The present study offers an exhaustive examination of the economic implications of prostate cancer in Iran, underscoring the substantial expenses related to diagnosis, treatment, and follow-up care from diverse viewpoints. In comparison to prior research, our estimates of the direct medical costs are congruent with those documented in other nations. The aggregate direct medical costs in our investigation amounted to $169,860, predominantly influenced by the costs of therapy. This parallels the conclusions drawn by Alinezhad et al., who underscored the considerable direct medical costs borne by patients, albeit they reported a higher uninsured rate of 23.6%, culminating in significant catastrophic healthcare expenditures (6). The aggregate cost per patient in our investigation was approximately $809, markedly lower than the $5,245 median per-patient direct medical costs reported by Alinezhad et al. This discrepancy can be ascribed to variations in methodologies, treatment patterns, and cost conversion practices (6). In a Swedish study conducted by Hao et al., the economic burden of prostate cancer was significantly elevated, with an annual cost estimated at €281 million (13). Direct medical costs constituted 58% of the total, which is lower than the 74% reported in our study. The difference in cost structures can be attributed to the inclusion of informal care and productivity losses in the Swedish study, which accounted for 32% and 10% of the total burden, respectively (14, 15).

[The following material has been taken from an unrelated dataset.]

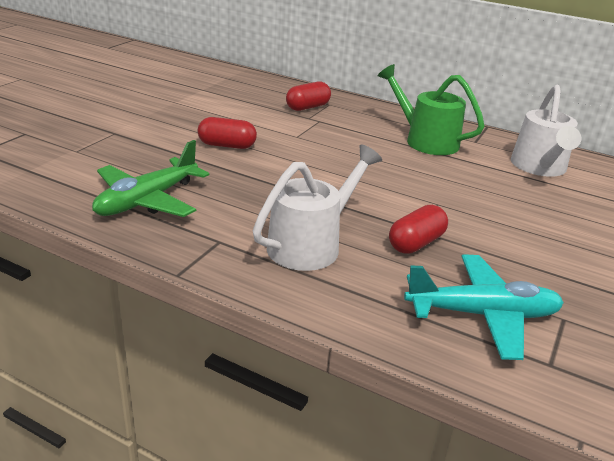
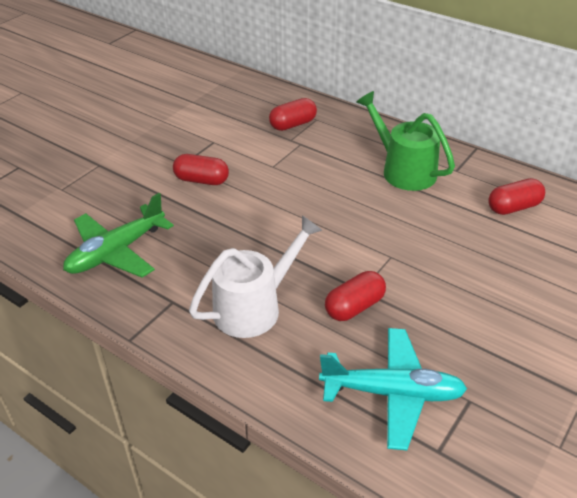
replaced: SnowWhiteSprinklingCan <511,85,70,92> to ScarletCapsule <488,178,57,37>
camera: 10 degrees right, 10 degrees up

Our study discovered that indirect costs, primarily due to patients’ absence from work, totaled $25,935, representing 11% of the total costs. This is in line with the findings from the US study by Gustavsen et al., where productivity losses were a significant component of the economic burden, although they observed that high-risk patients incurred greater costs over time due to disease progression (11). The lower indirect costs in our study compared to other regions could be attributed to the higher age of our patient cohort, as older patients are less likely to be in the workforce (16). Out-of-pocket costs in our study were approximately $21,375, accounting for 9% of the total costs. This is a critical consideration for policymakers, as mechanisms for financial protection need to be fortified to alleviate the financial burden on patients. Alinezhad et al. also underscored the high prevalence of catastrophic healthcare expenditures, suggesting that enhanced coverage and support for patients are warranted (6). The substantial costs associated with prostate cancer, particularly in terms of direct medical expenses, highlight the necessity for improved insurance coverage and financial support for patients. The findings from Eswatini by Ngcamphalala et al. indicate that advanced cancer stages significantly augment healthcare costs, a trend also observed in our study (17). This suggests that early detection and treatment are pivotal in managing overall costs and enhancing patient outcomes (18).

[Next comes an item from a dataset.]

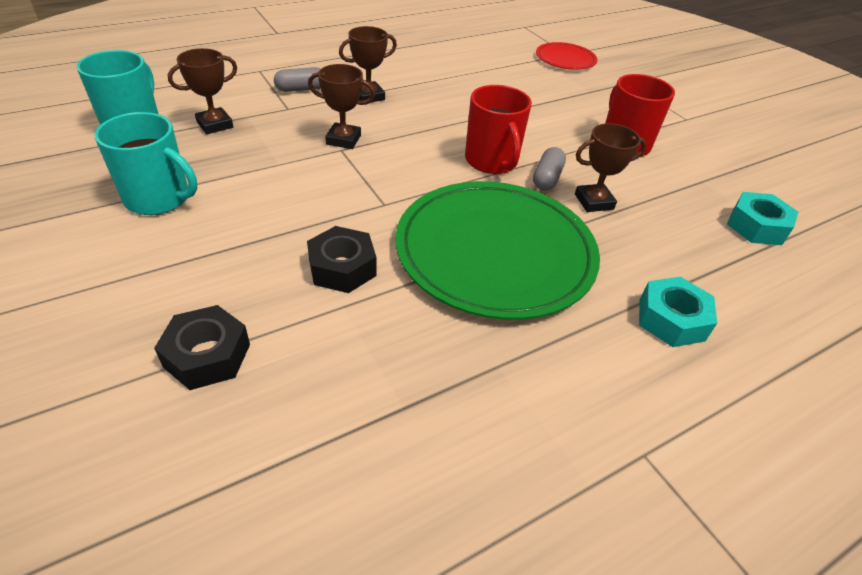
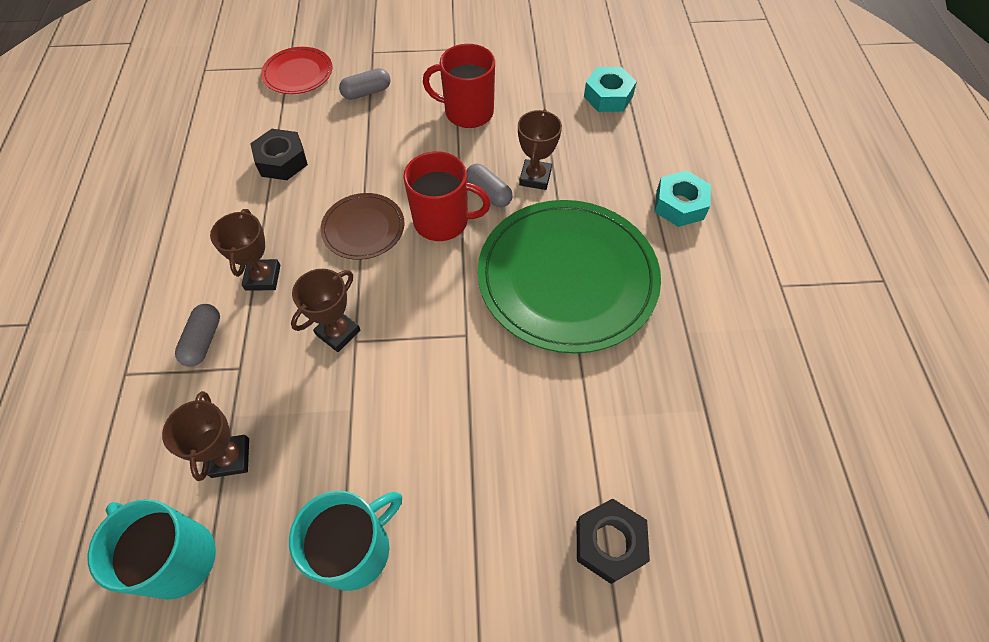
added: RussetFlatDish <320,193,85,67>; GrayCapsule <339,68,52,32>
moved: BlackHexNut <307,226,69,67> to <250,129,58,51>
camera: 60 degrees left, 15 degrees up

Additionally, the variability in cost estimates and methodologies across different studies underscores the need for standardized approaches to cost analysis. As suggested by previous research, harmonizing methodologies and expanding research in cost-of-illness studies are essential steps towards obtaining more accurate and comparable data.
Conclusion Our study offers a detailed examination of the economic implications of prostate cancer in Iran, with significant ramifications for healthcare policy and patient financial protection. By addressing the identified gaps in insurance coverage and concentrating on early detection and treatment, it is feasible to mitigate the overall economic impact of prostate cancer on patients and society.
Limitations
Our study exhibits several limitations that warrant consideration. These include the potential for misreporting of costs and income, as well as the restricted generalizability of our findings due to the metropolitan focus of our patient cohort. Similar to the observations made by Alinezhad et al. (6), the bottom-up approach employed in our study, while valuable for obtaining direct patient information, may inadvertently lead to a higher likelihood of missing values. To address these limitations, future research endeavors should strive to incorporate a more diverse patient population and explore the utilization of top-down approaches to gather more comprehensive data.